I'm going to go back to square one:
We have a network topology like this:
LB LB
| |
+--------------+
| |
Argus ------| Switch |
| |
+--------------+
| | | | | | |
| | |
Client | Client
Client
We have a switch, to which two load balancers are attached (one being
active at any point in time) and we have our clients connected to the
switch as well. Argus is running on a server plugged into a port on the
switch that spans the two ports that the load balancers are plugged into.

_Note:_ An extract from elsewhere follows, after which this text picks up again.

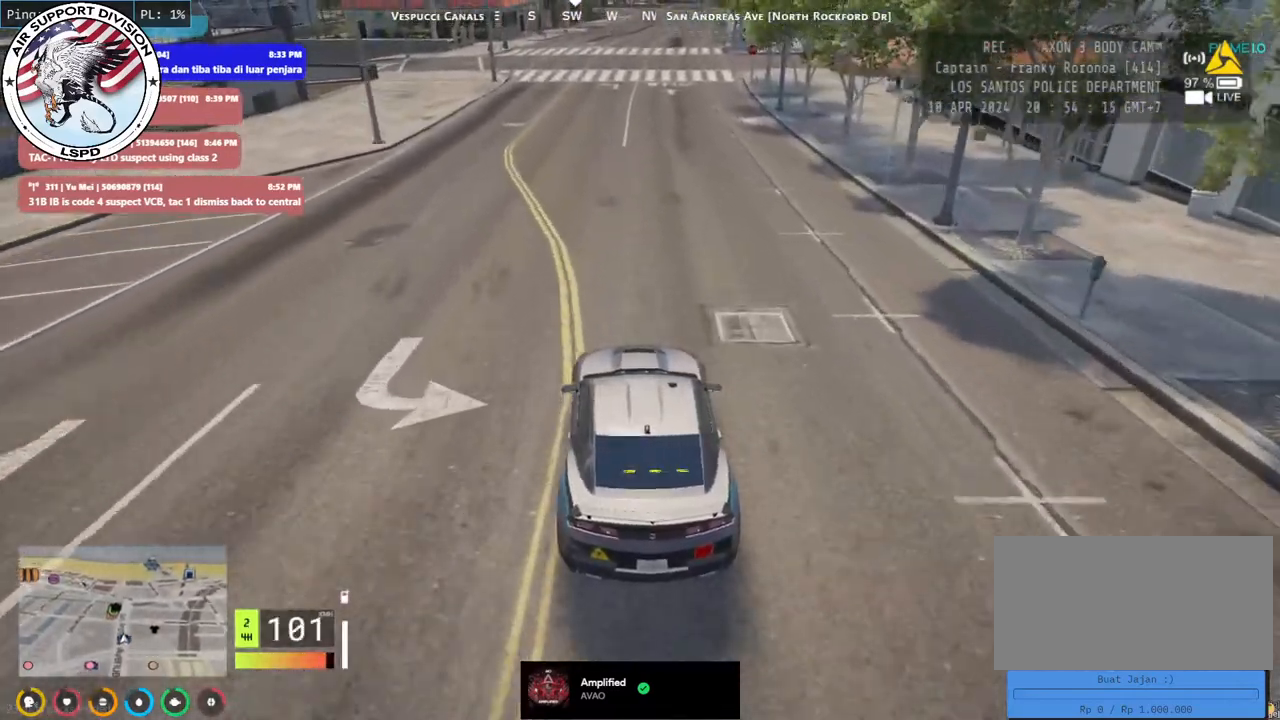
{"keys": ["d", "w"], "mouse": ["mb4"], "events": [[500, "d", "down"]]}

Each client has a /24 of their own, with the exception of a couple of
clients that have a single /32
Today's focus is one of the clients that have just a /32
The way I've been determining how much data has been sent/received to/from
such a client is:
ramon -w - -M TopN -r argus.log - host 10.11.2.243 | racount
or for one with a /24
ramon -w - -M TopN -M net/24 -r argus.log - net 10.99.9/24 | racount
(hopefully I've got this much correct)
I'm now trying to determine a protocol breakdown of that total and this is
where I can't get the sum of the protocol breakdown to agree with the
output of the above ramon calls.
Both the sum of the output of:
ragator -w - -r argus.log - tcp or udp and host 10.11.2.243 | ragator -f
/usr/local/etc/dport.conf -w - | rasort -M bytes -w - | ra -s dport pkts
bytes
and
ra -r argus.log -w - - host 10.11.2.243 | ramon -M Svc -r -
agree with each other, however they're a bit out (in both directions) with
the output of the top ramon call.
dport.conf in the above ragator call contains:
Flow 100 ip * * * * * 200 0 0
Model 200 ip 0.0.0.0 0.0.0.0 yes no yes
I just want to get this to a set and forget point, rather than every month
having to spend days fiddling around with various Argus client calls and
wading through a good 36Gb of logs. I'm after a total per network for a
month's worth of Argus logs and the ability to break that total down per
protocol on an ad hoc request basis.